===== SOURCE DOCUMENT
TMO: How do you believe journalists aid in the development of a country (since Pakistan is a developing country)?

Dr. Mughees: We offer a specialized kind of course known as development journalism; under this umbrella we sensitize our students about the role of journalists in the field of development. Again since it is passed through on a convincing speed in Pakistan in the last decade still more work needs to be done. I am not very positive and satisfied in this regard because the journalists are not mentally very cautious about developmental role, this is my expression there is no empirical evidence in support of my statement but I believe we need to work more in this area.

TMO: What kind of improvements would you bring in your own students to make them more cautious?

Dr. Mughees: I think in times to come we need to focus and revise our curriculum for development journalism and collect students of capability.

The reason I say this is because the students who join this program are not very good students who would normally be in the top 100 or the top 50. Those top students go for other areas such as electronic media specialization etc.

So, Development Journalism needs more marketing. I think we need to launch a marketing campaign and design a strategy to market this type of journalism so that the students of caliber would explore this option because most of them are not aware that this is an area which is popular or is job oriented. Also, the problem is on the side of the employers as well.

They employ for example reporters who are political reporters, court reporters, but they do not employ development reporters because they have no idea. If they employ one development reporter who can cover literacy, education, human rights, women empowerment, sanitation problems, it’s a wide range of issues but the owner does not know himself that this area needs attention. Also the taste of Pakistani Media consumer is such that they are always looking for spicy things.

This means politics and he said she said kind of journalism. If a reporter works really hard and writes an investigative report based on some health issue or environmental issue, there is nothing spicy about so the owners believe that the readers will not take interest in these kinds of stories.
==========
_AIM OF THE EXERCISE:_
Reproduce word for word the part of the interview on development journalism starting at "TMO: How do" and ending at "in this area.".
===== DATA FOR REVIEW
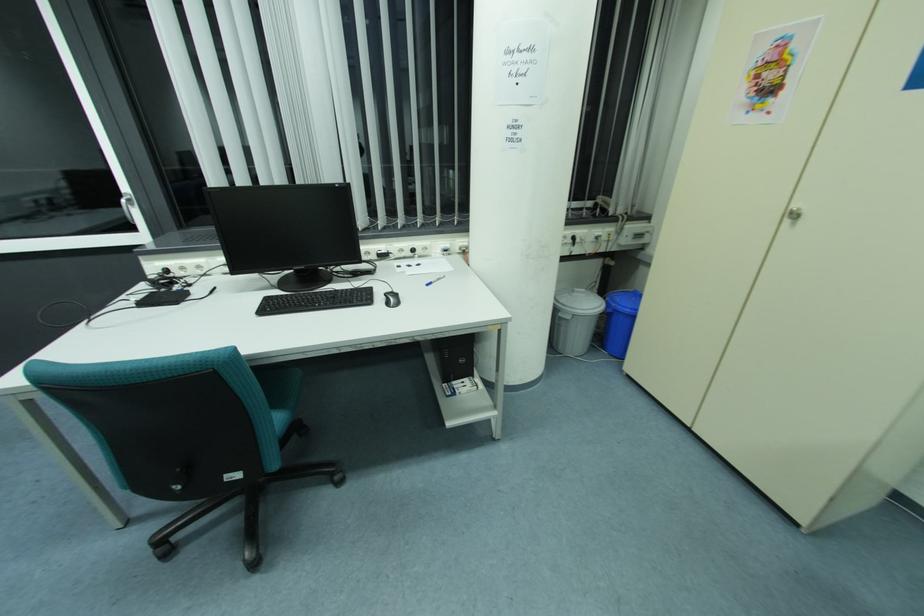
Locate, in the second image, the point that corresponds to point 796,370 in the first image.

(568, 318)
==========
===== DATA FOR REVIEW
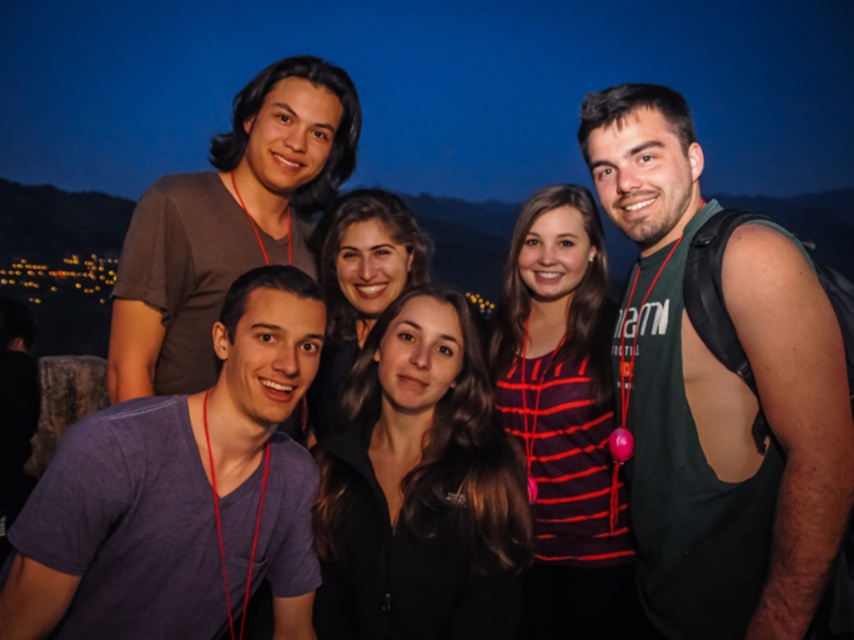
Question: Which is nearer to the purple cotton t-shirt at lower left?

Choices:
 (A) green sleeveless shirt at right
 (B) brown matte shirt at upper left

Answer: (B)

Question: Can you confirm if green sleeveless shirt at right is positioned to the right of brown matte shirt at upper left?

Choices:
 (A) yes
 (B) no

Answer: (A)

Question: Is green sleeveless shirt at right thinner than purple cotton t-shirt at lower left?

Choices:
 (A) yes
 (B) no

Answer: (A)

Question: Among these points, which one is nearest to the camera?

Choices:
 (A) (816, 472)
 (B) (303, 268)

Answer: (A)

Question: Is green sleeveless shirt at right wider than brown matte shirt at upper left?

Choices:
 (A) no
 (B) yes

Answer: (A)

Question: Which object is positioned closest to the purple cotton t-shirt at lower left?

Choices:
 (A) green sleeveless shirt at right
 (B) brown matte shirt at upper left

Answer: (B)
==========
===== DATA FOR REVIEW
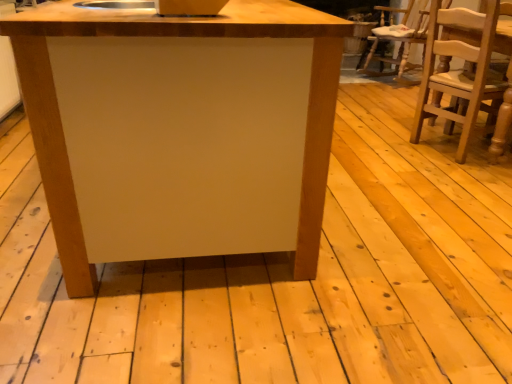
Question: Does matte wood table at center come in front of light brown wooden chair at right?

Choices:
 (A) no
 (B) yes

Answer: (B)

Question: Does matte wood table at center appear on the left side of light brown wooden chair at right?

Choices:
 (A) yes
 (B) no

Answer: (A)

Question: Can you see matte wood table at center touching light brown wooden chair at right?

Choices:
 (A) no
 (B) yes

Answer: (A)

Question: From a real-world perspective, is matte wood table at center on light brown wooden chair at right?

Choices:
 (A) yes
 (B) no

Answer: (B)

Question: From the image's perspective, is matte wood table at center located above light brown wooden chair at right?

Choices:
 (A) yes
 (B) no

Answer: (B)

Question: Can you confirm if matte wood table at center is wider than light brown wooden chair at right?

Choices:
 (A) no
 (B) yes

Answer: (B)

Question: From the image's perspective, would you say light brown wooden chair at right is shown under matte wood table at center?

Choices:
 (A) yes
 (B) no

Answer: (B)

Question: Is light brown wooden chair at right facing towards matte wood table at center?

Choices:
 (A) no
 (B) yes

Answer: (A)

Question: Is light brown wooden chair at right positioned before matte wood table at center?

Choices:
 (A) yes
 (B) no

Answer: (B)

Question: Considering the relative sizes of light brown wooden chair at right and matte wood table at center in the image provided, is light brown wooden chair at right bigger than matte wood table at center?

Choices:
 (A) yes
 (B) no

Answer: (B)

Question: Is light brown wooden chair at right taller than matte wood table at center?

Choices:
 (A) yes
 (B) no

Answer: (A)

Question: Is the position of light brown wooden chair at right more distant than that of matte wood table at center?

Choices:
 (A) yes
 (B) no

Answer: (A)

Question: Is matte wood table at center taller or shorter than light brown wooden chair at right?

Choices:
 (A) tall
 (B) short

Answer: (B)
==========
_SOLUTION TO THIS TASK:_
TMO: How do you believe journalists aid in the development of a country (since Pakistan is a developing country)?

Dr. Mughees: We offer a specialized kind of course known as development journalism; under this umbrella we sensitize our students about the role of journalists in the field of development. Again since it is passed through on a convincing speed in Pakistan in the last decade still more work needs to be done. I am not very positive and satisfied in this regard because the journalists are not mentally very cautious about developmental role, this is my expression there is no empirical evidence in support of my statement but I believe we need to work more in this area.